Coash has also had an active career in education, teaching playwriting and dramatic literature at several universities. In addition to his stint at the American University of Cairo, Coash has taught at Bradford College in Massachusetts, and Western Kentucky University. With his artistic interest still focusing on the Middle East, the playwright was commissioned by Western Kentucky University to create a collection of three one-act plays. The collection included two previously written works, Ukimwi, Khalass and rounded out with the world-premiere of a third short piece. This new title was a section of what would later become the full-length play, Veils. The WKU student production was a success and led to Coash entering the work under the title Cairo Stories to the Middle East Playwriting Competition in the United Arab Emirates in 2012. Cairo Stories was selected and Coash once again found himself watching his work on international stages. From the UAE, Coash was recipient of a grant from InterAct in Philadelphia do develop Veils into a full-length work. InterAct is a company with which the playwright has worked closely and the company staged a reading of an early version of Veils in 2012. Veils continues Coash’s exploration of Egypt and cultural connection.

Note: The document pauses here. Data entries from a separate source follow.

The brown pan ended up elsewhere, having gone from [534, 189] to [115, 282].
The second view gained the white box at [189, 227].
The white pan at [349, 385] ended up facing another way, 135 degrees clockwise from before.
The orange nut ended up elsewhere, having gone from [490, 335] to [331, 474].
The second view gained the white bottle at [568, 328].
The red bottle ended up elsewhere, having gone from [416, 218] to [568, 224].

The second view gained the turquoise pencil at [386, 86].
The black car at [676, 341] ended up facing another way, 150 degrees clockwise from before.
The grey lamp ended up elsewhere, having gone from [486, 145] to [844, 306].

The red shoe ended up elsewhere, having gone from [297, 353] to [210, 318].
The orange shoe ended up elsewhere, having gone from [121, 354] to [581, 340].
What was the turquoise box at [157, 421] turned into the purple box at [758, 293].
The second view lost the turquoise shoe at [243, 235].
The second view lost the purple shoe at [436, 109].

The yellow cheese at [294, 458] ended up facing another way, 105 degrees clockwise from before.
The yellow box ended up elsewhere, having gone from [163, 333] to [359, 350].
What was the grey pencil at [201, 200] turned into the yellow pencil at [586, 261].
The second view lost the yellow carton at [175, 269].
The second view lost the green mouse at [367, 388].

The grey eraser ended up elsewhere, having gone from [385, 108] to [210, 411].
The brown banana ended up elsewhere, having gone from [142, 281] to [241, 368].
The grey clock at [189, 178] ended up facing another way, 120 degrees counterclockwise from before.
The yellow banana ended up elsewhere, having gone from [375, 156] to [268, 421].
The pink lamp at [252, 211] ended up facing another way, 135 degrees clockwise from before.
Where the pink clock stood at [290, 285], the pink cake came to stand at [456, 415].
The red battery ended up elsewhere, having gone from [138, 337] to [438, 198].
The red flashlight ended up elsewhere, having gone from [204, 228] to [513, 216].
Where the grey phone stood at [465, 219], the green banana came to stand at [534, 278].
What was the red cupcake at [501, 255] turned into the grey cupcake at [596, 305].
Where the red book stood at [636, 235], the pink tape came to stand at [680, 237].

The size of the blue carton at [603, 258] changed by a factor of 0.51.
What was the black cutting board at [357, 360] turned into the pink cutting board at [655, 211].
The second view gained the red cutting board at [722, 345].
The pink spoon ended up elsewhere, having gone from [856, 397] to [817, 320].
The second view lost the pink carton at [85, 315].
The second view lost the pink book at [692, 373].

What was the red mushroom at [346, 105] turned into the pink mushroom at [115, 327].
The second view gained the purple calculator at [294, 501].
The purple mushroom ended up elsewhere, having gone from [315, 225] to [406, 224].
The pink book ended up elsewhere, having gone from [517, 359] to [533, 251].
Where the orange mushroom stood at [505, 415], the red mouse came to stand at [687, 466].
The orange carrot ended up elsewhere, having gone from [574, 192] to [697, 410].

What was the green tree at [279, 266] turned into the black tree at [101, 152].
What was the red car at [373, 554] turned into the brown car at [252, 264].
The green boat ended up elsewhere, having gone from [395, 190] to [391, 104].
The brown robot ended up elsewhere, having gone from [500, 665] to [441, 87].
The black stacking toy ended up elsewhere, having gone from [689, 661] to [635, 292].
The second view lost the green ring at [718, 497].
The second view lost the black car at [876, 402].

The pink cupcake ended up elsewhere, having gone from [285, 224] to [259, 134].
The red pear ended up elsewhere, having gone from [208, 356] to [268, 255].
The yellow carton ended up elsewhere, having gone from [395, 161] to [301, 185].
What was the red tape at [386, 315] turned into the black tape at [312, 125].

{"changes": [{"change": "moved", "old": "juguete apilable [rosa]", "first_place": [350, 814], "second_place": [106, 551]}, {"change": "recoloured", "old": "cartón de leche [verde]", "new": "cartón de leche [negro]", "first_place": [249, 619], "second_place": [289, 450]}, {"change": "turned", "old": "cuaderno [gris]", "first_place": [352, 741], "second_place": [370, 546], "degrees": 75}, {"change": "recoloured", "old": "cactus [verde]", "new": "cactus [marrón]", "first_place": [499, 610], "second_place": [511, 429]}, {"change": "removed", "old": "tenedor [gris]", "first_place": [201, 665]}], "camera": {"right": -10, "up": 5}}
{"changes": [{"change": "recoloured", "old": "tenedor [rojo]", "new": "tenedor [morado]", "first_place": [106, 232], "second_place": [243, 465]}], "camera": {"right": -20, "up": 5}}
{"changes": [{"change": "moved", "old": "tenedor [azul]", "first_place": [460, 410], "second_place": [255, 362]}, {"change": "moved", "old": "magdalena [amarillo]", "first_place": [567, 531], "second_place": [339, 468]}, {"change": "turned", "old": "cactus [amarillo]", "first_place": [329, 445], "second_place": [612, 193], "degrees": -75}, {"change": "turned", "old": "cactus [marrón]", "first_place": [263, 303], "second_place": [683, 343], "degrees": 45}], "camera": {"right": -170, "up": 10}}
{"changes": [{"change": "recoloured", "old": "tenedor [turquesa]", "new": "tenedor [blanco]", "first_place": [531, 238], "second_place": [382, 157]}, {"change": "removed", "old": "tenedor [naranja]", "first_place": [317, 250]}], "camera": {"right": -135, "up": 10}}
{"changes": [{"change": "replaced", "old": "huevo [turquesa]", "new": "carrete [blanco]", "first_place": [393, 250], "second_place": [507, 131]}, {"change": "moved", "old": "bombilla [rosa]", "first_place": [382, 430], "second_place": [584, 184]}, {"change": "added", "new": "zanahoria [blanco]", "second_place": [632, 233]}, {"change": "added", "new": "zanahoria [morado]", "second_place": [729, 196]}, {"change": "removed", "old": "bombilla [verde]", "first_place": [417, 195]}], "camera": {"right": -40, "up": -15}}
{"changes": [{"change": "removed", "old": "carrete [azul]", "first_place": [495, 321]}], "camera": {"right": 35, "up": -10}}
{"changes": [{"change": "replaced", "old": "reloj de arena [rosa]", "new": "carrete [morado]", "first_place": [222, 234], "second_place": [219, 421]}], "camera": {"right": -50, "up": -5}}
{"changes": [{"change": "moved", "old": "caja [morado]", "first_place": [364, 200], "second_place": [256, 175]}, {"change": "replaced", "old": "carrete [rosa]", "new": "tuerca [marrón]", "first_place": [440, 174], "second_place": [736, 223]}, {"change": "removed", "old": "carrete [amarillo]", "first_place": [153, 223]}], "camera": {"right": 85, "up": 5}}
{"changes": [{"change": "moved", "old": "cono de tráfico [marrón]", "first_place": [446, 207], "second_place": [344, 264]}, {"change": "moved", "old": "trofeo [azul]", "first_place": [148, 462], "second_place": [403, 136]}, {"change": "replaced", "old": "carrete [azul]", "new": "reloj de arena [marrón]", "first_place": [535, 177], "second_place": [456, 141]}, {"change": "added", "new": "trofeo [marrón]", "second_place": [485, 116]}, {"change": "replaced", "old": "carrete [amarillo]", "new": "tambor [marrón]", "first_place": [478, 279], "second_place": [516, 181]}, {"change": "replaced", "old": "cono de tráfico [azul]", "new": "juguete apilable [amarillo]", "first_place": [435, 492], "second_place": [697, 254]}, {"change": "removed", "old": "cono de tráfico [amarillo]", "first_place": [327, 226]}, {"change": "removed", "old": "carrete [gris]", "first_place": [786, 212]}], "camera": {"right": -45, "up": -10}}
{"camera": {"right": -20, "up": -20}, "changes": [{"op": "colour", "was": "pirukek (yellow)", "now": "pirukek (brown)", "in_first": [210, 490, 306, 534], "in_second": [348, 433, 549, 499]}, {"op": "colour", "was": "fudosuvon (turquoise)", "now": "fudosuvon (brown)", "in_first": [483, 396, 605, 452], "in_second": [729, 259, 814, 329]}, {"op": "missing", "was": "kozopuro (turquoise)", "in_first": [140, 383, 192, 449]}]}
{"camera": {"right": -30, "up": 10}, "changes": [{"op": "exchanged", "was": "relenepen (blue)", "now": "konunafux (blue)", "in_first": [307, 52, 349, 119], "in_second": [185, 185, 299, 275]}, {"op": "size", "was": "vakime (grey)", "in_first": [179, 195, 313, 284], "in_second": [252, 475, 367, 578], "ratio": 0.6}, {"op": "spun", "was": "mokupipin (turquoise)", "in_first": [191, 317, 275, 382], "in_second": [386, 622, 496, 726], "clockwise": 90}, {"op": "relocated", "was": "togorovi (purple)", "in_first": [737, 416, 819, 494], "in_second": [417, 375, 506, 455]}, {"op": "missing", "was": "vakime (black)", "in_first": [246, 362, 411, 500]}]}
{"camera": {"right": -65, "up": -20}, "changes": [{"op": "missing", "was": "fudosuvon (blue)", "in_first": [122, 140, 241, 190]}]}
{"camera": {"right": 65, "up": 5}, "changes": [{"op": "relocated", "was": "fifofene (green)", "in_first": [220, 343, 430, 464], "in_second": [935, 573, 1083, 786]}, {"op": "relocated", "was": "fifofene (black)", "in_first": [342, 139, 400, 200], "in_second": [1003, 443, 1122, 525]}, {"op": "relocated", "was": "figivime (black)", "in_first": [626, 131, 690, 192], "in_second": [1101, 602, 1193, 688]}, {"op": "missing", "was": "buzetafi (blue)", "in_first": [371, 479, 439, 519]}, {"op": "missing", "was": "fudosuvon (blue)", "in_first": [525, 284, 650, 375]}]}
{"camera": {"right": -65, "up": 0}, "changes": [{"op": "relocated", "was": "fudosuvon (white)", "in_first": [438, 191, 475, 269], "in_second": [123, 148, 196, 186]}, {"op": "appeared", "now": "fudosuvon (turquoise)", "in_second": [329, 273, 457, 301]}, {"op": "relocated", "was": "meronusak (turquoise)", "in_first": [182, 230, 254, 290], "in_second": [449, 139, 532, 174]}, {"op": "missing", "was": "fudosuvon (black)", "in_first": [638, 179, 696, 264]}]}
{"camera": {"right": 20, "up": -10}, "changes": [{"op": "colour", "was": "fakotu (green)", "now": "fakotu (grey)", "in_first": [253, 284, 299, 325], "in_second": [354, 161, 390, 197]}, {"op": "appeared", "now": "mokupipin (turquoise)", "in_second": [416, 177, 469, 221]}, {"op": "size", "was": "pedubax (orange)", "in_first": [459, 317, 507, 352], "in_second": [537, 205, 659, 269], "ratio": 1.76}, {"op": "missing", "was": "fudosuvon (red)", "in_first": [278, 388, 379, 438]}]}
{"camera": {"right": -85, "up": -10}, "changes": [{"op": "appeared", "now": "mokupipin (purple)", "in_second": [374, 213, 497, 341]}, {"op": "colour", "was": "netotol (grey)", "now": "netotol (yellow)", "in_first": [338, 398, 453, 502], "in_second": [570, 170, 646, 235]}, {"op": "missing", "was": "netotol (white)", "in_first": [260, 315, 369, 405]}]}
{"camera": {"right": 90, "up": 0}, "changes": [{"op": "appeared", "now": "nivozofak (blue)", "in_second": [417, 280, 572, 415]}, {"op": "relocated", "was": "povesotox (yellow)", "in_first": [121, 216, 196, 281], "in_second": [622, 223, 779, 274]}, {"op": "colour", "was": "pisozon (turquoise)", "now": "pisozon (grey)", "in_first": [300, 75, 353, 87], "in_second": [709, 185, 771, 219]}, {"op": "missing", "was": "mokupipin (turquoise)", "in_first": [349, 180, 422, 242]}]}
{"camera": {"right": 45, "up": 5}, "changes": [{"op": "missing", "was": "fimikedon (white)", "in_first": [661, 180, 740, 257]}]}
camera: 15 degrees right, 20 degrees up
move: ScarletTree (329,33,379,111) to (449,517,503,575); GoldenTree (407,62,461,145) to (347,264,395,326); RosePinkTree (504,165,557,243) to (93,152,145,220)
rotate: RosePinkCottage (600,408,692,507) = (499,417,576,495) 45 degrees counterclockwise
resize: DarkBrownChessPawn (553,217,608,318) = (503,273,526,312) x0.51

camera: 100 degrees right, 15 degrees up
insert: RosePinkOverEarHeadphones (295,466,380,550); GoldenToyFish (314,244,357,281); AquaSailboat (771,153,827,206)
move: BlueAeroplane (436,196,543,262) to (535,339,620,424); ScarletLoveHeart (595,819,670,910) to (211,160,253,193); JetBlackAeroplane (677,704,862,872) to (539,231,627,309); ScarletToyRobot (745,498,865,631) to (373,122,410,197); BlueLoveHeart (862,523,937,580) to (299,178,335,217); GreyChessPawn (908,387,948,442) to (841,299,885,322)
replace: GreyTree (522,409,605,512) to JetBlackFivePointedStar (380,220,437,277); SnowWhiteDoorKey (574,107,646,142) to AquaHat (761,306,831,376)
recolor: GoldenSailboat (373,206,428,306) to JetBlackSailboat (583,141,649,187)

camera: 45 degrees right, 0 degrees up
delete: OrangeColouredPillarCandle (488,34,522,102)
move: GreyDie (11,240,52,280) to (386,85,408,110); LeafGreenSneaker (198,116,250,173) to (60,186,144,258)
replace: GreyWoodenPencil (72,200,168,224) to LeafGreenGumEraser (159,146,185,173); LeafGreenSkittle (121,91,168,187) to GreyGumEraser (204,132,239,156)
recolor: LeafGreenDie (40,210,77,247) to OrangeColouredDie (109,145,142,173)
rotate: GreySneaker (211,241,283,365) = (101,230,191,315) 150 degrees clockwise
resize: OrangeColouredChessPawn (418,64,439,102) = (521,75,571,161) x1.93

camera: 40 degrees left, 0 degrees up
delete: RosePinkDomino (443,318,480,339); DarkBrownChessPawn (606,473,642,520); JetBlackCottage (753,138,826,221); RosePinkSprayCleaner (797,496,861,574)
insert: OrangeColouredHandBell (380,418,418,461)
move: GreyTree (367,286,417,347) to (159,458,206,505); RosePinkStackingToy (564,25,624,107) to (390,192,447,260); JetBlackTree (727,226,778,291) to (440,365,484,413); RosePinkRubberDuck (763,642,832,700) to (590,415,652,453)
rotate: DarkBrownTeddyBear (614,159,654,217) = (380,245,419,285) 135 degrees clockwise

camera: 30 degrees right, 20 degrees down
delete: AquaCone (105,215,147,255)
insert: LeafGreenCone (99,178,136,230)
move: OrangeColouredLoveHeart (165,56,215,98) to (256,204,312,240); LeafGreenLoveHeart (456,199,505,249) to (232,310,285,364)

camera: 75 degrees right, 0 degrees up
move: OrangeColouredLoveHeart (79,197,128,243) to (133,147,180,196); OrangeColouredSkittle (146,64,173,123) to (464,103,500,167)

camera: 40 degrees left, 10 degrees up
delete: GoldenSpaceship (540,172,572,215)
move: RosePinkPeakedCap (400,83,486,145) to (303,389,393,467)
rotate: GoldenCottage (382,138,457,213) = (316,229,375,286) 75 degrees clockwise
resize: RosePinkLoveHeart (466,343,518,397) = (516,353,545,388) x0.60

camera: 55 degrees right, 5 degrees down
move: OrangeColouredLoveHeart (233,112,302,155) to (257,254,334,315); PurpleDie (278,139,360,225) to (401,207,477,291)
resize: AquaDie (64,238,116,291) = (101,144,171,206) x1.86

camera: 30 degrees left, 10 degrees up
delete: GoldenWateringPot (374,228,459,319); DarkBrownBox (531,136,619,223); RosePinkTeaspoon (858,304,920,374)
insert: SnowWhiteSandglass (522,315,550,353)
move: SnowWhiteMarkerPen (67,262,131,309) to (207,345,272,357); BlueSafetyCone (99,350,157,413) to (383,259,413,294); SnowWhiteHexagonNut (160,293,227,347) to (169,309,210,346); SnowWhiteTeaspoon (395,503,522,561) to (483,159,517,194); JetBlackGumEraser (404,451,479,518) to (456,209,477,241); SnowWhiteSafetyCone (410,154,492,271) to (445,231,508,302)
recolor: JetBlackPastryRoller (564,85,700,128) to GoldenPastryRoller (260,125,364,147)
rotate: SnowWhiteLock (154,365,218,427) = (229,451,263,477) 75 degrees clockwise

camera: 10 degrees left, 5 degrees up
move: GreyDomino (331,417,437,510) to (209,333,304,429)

Tom Coash has been recognized for his work with numerous awards, including the Ensemble Studio Theatre Next Step Playwriting Fellowship for Cry Havoc, the Hammerstein Emerging Playwright and Pittsburgh New Works Festival Awards for Ukwimi, and the Lorraine Hansberry Playwriting Award for the Kennedy Center’s national program for cultural diversity. Now based in New Haven, Connecticut, Coash continues to explore the intersection of international communities. Veils was recently a finalist for the Eugene O’Neill National Conference Finalist and is the winner of the 2012 Clauder Competition for New England Playwrights at Portland Stage. With the world premiere production of Veils this spring, Coash’s aim to reveal and understand a country and its people continues.